So my last step was trying to do some basic NLP on every user input to flag any case when the user asked Joshbot something substantively similar to ‘What did you do today?’ And then passing Joshbot’s response to the dall-e API in those cases.

It seemed kinda ridiculous (and needlessly expensive) to set up another GPT API call just to test for this, so instead I looked into built-in NLP packages for Node. I landed on wink.js, which features a naive Bayesian intent analysis tool that was perfect my needs. I gave it maybe 20 sample sentences to train on, and it actually runs that training and tests the user’s input each time Joshbot receives a text. (I think there’s a way to export my trained model so it only has to do this once, but… eh, I’m lazy, and I haven’t figured this out yet, and somehow it trains fast enough that I haven’t run into any problems even with my hard 10s function limit!)

nbc.learn( 'How are you doing?', 'today' );
nbc.learn( 'How was your day?', 'today' );
nbc.learn( 'What did you do today?', 'today' );
nbc.learn( 'Get up to anything good today?', 'today' );
nbc.learn( 'What\'s new?', 'today' );
nbc.learn( 'What are you up to?', 'today' );
nbc.learn( 'how are ya?', 'today' );
nbc.learn( 'how about you?', 'today' );
nbc.learn( 'How\'s it goin', 'today' );
nbc.learn( 'What\'re you up to', 'today' );
nbc.learn( 'How\s your week going', 'today' );
nbc.learn( 'What did you do today', 'today' );
nbc.learn( 'I\'m doing well, thanks for asking. How are you doing?', 'today' );
nbc.learn( 'Just finished work and relaxing now. How was your day?', 'today' );
nbc.learn( 'Had a busy morning! What did you do today?', 'today' );
nbc.learn( 'I had a great time at the park. Get up to anything good today?', 'today' );
nbc.learn( 'Been catching up on some reading. What\'s new?', 'today' );
nbc.learn( 'Just planning my weekend. What are you up to?', 'today' );
nbc.learn( 'It\'s a beautiful day outside. Hey, how are ya?', 'today' );
nbc.learn( 'I\'m feeling pretty good, thank you. How are you doing today?', 'today' );
nbc.learn( 'I just got back from a long walk. How was your day?', 'today' );
nbc.learn( 'I\'ve been working on a new project. What did you do today?', 'today' );
nbc.learn( 'I\'ve been thinking about taking a trip soon. What\'s new with you?', 'today' );
nbc.learn( 'I\'m planning to watch a movie tonight. What are you up to later?', 'today' );
nbc.learn( 'The weather has been great. Hey, how are ya feeling today?', 'today' );
nbc.learn( 'I just finished a great book. What have you been up to?', 'today' );
nbc.learn( 'I\'m looking forward to the weekend. Got any plans?', 'today' );

So now Joshbot can send and receive images. Honestly, it’s become the most compelling part of the project, seeing a sort of daily log of whatever he’s been up to. I find myself constantly texting him and asking him what he did today. I was even thinking of setting up an automation so that every few days he just generates a photo and posts it to an Instagram story. But I haven’t gotten there just yet.

For now, I have to look into generating a custom model so the images Joshbot generates look a little more like the style of photos I take. This feels like a new level of absurdity, but fine-tuning image models is something I’d like to figure out for a few more upcoming projects.

Sample starter code incorporating dall-e, vision, and my helper function is up on github!

## Problem set
- a) Reproduce the portion of the Joshbot passage that opens with the words containing "For now, I have" and closes with "more upcoming projects.".
- b) In the Joshbot passage, which built-in NLP package for Node was chosen to test user input?

## Record extracts
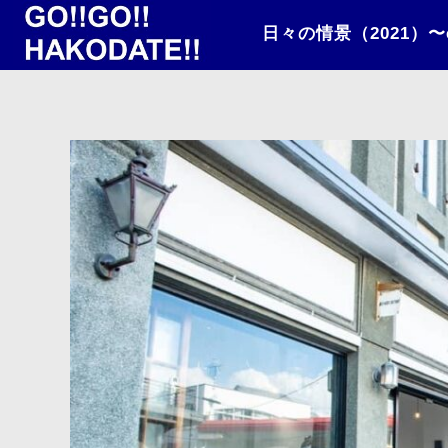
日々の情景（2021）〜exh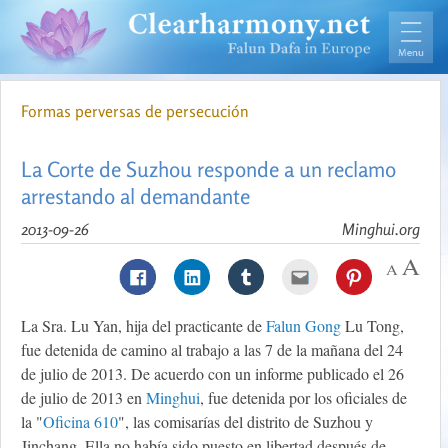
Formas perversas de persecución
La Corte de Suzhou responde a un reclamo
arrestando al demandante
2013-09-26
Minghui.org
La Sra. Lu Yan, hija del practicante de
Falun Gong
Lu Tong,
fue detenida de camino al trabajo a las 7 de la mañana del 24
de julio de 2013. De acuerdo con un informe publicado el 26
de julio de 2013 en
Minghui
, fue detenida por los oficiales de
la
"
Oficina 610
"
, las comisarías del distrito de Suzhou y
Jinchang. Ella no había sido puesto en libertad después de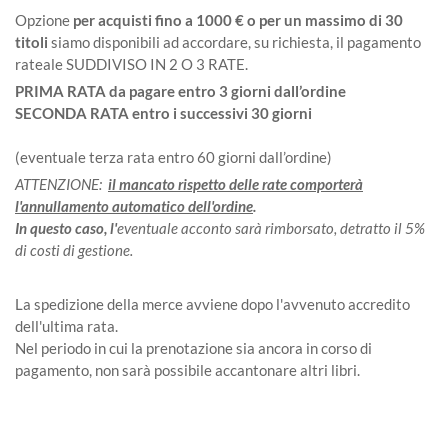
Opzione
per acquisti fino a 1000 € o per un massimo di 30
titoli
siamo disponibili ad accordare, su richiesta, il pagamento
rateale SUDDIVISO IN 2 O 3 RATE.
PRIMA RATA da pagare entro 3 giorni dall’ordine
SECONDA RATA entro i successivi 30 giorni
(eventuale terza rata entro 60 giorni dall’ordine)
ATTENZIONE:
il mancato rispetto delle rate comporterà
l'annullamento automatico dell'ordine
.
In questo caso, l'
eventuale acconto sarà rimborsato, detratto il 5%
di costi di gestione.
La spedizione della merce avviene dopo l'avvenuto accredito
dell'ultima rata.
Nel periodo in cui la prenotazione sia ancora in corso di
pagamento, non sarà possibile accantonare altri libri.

...

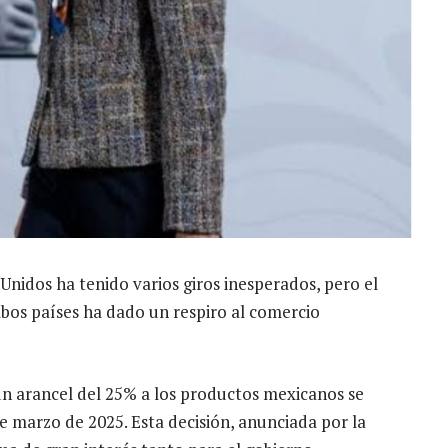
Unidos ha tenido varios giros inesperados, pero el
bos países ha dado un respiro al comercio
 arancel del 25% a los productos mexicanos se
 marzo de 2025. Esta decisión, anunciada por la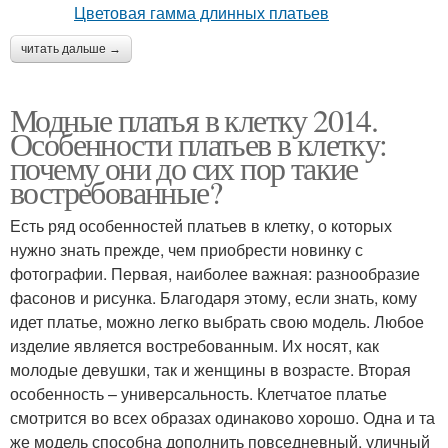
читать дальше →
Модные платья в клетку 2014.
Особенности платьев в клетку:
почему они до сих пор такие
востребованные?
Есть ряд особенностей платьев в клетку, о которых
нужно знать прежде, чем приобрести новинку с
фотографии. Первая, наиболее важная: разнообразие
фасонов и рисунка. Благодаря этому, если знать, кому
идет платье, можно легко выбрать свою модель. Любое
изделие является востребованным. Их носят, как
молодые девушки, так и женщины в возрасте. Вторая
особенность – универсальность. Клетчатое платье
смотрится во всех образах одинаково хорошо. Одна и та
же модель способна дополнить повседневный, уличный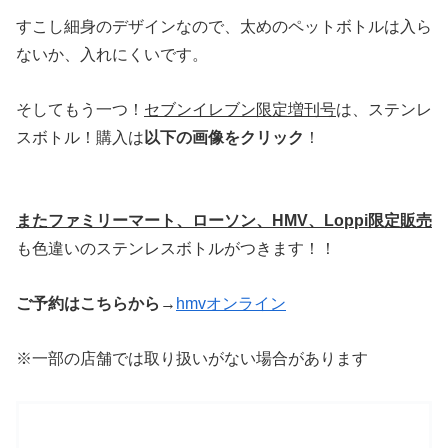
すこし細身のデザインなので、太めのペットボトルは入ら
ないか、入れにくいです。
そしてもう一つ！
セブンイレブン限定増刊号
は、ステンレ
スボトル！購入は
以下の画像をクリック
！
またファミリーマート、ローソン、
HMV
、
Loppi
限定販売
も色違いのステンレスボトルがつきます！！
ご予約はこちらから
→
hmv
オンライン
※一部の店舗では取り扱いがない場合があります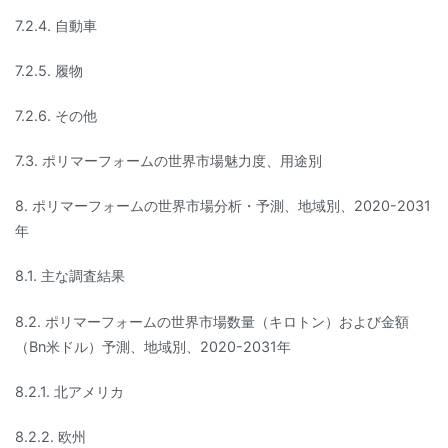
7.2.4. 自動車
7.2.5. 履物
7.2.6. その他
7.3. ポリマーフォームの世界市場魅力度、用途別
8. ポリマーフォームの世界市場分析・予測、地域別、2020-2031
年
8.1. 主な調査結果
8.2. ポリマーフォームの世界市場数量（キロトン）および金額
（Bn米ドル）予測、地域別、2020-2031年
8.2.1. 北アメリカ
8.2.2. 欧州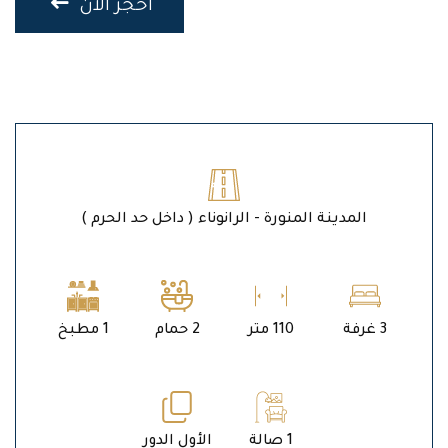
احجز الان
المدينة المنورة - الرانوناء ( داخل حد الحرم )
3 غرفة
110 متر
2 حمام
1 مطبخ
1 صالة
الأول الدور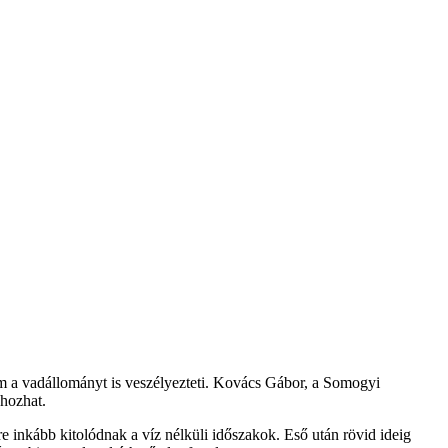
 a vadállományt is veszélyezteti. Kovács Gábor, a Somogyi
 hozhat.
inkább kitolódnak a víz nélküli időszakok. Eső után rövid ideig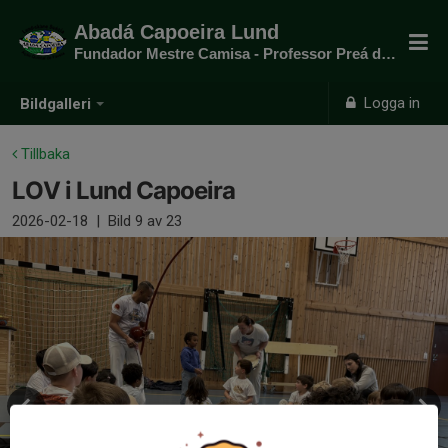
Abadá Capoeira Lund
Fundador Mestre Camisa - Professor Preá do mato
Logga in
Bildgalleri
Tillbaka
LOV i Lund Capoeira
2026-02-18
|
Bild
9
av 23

## Solutions in order
- a)
For now, I have to look into generating a custom model so the images Joshbot generates look a little more like the style of photos I take. This feels like a new level of absurdity, but fine-tuning image models is something I’d like to figure out for a few more upcoming projects.

- b) wink.js